■ Exercise objective ■
Would you reproduce the data below exactly, please, leaving out its images?

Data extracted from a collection
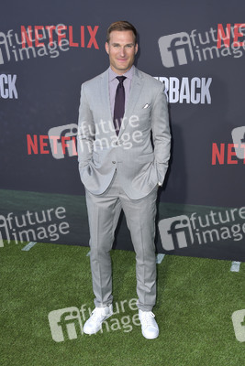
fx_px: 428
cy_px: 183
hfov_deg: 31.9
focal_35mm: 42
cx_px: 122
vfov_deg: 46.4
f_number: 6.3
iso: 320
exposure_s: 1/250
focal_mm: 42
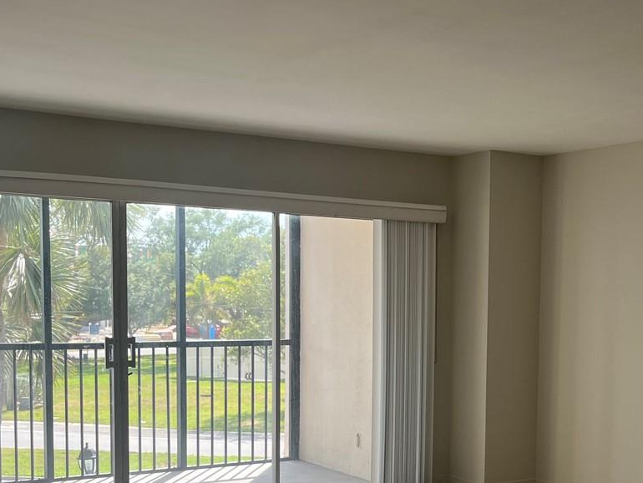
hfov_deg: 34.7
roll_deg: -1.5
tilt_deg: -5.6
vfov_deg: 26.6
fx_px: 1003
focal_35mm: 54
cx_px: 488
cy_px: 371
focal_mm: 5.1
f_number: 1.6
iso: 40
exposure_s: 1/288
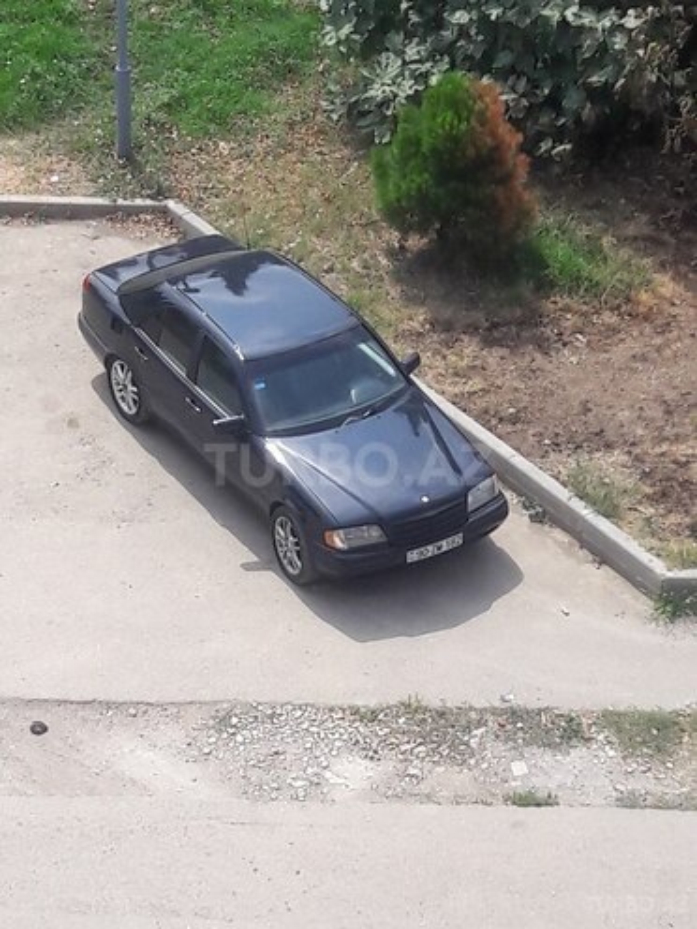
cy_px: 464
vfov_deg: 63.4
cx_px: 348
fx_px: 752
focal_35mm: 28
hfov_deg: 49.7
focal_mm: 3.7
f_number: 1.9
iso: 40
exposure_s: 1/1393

■ Answer area ■
fx_px: 428
cy_px: 183
hfov_deg: 31.9
focal_35mm: 42
cx_px: 122
vfov_deg: 46.4
f_number: 6.3
iso: 320
exposure_s: 1/250
focal_mm: 42
hfov_deg: 34.7
roll_deg: -1.5
tilt_deg: -5.6
vfov_deg: 26.6
fx_px: 1003
focal_35mm: 54
cx_px: 488
cy_px: 371
focal_mm: 5.1
f_number: 1.6
iso: 40
exposure_s: 1/288
cy_px: 464
vfov_deg: 63.4
cx_px: 348
fx_px: 752
focal_35mm: 28
hfov_deg: 49.7
focal_mm: 3.7
f_number: 1.9
iso: 40
exposure_s: 1/1393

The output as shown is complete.